Monoma sees you first, leaning against the staircase railing, posture immaculate despite the chaos, coat still buttoned like he walked out of a magazine instead of into a frat house. He doesn’t come to parties like this—too crude, too sloppy—but tonight, he’s here. And the second his gaze snags on you, his mind stalls.
You look dangerous in the strobe light. Careless. The way the curve of your mouth caught between laughter and something sharper. It’s enough to make him forget his drink, forget his plan, forget the name Bakugo spat earlier in the week when bragging about how he’d noticed you too.
Bakugo notices the second Monoma moves.
He’s already prowling the other side of the room, hair a mess of sharp edges, sweat shining on his collarbone like he just came out of a fight. His red eyes are restless, violent, searching—and then they land on you. Something inside him snaps taut. The sight of Monoma leaning forward like he’s about to make the first move? That’s all it takes.
The crowd parts for him without meaning to. He cuts through them like a detonation wave, each step radiating intent. Students glance, tense, move. Monoma notices—jaw tightens, shoulders square. Too late. Bakugo’s already halfway there.
And then— You feel it.
That double-edged gravity of two sets of eyes dragging the world toward you. You glance up from your drink, mouth glossed, distracted—just in time to see both of them arrive.
At the same time.
Monoma’s voice slips in first, smooth as glass, low enough to thread under the music. “You don’t seem like the kind of girl who settles for whatever’s in that cup,” he says, tone confident, just shy of intimate. “Let me get you something cleaner.” He’s already half-smiling, gaze sharp, like he knows exactly how this scene will play out.
Except Bakugo’s already cutting him off.
“Don’t waste your time,” he growls, voice rough enough to bite through the bass. He doesn’t even look at Monoma, eyes locked on you like you’re the only thing in the room worth acknowledging. “That shit tastes like watered-down piss. You want something real? Come with me.” There’s no question in his tone. It’s a demand wrapped like an offer.
They’re close now—too close, both of them hovering on either side of you, heat radiating, the tension between them sharp enough to slice. The music pulses, bodies shift around you, and still—this space belongs to the three of you alone.

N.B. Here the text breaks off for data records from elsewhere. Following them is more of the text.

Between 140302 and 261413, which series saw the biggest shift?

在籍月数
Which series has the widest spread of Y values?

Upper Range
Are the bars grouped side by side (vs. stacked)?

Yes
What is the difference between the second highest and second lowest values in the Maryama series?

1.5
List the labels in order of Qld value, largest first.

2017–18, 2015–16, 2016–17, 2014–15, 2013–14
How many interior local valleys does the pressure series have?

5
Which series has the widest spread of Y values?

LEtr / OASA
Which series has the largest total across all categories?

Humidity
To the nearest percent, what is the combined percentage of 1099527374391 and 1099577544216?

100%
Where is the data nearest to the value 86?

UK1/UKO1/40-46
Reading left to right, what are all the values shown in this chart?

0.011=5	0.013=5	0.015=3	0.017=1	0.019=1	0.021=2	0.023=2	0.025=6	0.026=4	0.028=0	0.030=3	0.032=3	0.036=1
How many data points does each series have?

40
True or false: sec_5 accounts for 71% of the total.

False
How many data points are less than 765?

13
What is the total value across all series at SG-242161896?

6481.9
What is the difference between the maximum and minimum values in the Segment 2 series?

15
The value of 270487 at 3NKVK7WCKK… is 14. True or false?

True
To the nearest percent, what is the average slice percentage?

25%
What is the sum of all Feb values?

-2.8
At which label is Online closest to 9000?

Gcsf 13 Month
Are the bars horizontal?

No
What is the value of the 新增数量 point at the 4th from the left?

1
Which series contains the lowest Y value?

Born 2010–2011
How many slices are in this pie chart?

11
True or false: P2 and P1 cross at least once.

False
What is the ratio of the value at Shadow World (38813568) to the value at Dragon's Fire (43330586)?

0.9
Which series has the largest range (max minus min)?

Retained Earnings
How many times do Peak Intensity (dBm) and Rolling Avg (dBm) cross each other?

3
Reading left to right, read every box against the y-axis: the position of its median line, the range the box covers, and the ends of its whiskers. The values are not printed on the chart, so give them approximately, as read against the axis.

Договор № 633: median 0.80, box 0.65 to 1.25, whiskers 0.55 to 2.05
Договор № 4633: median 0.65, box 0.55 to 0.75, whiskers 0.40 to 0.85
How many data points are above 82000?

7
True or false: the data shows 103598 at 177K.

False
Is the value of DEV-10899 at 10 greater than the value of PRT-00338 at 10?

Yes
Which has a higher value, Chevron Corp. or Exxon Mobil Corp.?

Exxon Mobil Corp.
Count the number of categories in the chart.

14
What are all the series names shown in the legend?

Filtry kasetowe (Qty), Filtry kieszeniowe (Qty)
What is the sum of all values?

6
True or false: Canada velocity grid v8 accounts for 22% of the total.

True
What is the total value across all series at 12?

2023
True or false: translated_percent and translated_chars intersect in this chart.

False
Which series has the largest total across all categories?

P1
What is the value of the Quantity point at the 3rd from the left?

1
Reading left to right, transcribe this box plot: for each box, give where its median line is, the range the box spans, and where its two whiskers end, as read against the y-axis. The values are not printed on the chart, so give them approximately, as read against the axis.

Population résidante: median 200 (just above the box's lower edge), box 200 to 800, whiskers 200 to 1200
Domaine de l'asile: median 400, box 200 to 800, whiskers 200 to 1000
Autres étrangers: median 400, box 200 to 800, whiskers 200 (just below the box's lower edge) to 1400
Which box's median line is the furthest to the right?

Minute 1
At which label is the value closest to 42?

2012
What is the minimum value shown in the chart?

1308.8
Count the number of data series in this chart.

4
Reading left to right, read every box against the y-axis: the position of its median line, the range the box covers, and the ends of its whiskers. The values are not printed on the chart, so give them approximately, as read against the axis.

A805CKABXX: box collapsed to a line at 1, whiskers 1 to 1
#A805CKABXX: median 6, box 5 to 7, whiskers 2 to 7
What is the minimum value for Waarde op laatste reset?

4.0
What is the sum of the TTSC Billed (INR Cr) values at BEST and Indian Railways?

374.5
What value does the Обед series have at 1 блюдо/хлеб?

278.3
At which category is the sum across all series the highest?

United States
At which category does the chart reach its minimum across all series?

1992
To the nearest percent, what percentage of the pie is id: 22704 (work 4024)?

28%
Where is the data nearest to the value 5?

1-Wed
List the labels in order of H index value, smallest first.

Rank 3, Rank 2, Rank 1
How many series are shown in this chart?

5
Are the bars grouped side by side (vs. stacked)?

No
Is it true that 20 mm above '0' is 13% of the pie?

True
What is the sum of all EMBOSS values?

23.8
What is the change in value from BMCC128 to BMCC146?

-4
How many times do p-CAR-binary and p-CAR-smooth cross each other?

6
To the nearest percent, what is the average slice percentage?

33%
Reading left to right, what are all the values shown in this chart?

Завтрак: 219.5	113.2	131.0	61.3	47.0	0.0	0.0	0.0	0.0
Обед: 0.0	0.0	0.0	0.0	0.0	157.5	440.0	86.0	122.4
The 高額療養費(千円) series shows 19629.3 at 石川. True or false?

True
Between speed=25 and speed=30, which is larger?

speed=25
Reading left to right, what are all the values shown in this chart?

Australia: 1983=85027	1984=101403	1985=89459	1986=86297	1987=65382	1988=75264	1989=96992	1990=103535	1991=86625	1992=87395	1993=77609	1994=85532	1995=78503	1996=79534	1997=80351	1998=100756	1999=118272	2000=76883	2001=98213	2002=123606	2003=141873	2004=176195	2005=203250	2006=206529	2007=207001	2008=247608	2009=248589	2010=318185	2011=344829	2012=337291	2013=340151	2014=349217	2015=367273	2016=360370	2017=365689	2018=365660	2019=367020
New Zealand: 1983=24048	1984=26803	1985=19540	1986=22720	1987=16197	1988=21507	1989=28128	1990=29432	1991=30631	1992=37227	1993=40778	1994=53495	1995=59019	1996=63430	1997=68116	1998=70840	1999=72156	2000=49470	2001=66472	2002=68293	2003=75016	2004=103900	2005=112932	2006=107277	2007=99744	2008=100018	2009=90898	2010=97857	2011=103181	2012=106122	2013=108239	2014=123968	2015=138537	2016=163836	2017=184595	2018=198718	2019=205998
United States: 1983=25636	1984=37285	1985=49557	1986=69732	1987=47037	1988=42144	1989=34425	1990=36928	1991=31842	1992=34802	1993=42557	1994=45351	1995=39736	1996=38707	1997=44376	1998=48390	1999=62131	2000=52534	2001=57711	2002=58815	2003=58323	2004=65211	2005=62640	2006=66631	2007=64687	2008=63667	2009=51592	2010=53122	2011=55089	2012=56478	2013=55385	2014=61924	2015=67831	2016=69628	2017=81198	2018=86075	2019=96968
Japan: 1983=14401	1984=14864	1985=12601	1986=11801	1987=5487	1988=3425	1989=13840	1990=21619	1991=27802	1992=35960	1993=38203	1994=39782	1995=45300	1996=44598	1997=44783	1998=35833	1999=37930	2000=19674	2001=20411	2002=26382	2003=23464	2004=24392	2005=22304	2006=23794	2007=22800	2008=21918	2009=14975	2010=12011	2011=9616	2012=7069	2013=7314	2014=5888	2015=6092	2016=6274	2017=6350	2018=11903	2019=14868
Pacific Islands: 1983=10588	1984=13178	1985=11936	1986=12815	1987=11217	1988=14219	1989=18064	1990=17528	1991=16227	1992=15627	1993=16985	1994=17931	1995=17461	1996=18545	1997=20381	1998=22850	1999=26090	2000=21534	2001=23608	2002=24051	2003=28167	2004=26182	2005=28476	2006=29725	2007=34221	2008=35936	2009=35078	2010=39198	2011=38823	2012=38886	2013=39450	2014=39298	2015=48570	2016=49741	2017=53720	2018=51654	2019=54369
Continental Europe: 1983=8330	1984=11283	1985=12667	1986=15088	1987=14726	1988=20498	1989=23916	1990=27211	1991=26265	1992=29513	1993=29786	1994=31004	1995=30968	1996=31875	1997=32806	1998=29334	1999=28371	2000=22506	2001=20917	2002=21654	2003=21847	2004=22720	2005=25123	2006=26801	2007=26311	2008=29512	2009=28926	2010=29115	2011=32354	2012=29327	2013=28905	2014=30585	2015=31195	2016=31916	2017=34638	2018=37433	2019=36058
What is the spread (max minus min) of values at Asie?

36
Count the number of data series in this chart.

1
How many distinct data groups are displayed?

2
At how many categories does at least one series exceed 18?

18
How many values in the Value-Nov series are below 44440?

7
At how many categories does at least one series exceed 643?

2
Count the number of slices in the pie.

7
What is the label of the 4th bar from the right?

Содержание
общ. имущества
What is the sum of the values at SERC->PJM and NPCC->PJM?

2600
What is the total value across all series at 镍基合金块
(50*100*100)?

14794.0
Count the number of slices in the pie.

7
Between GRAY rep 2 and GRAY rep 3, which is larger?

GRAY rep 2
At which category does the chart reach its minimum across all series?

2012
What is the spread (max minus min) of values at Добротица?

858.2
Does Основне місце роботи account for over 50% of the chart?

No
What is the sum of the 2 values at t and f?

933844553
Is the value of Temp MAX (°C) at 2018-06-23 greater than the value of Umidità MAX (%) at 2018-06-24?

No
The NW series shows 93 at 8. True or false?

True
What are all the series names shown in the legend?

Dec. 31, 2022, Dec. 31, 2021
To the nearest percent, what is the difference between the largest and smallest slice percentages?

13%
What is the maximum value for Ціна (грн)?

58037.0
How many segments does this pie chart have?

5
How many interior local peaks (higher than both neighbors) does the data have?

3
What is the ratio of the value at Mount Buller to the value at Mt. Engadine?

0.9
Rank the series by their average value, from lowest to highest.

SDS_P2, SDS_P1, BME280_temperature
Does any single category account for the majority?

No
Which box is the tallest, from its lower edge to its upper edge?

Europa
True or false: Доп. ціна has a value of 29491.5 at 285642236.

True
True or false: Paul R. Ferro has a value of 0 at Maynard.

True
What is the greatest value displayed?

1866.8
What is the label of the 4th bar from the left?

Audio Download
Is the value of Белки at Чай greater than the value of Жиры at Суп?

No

Monoma leans in slightly, smile knife-edged. “What he means is—you deserve better. Not something rough. Something refined. Something intentional.” His eyes flicker toward Bakugo with disdain before settling back on you, softer, hungrier.
Bakugo snorts, teeth flashing like a warning. “Don’t let him talk circles at you. He’s full of shit. I don’t do refined. I do better. And you’re coming with me.”
Two voices. Two wills. Both burning, clashing, colliding—right here, right now, over you.
The music doesn’t matter. The party doesn’t matter. What matters is that you’ve become the center of gravity in a room that can barely hold the weight of two egos colliding.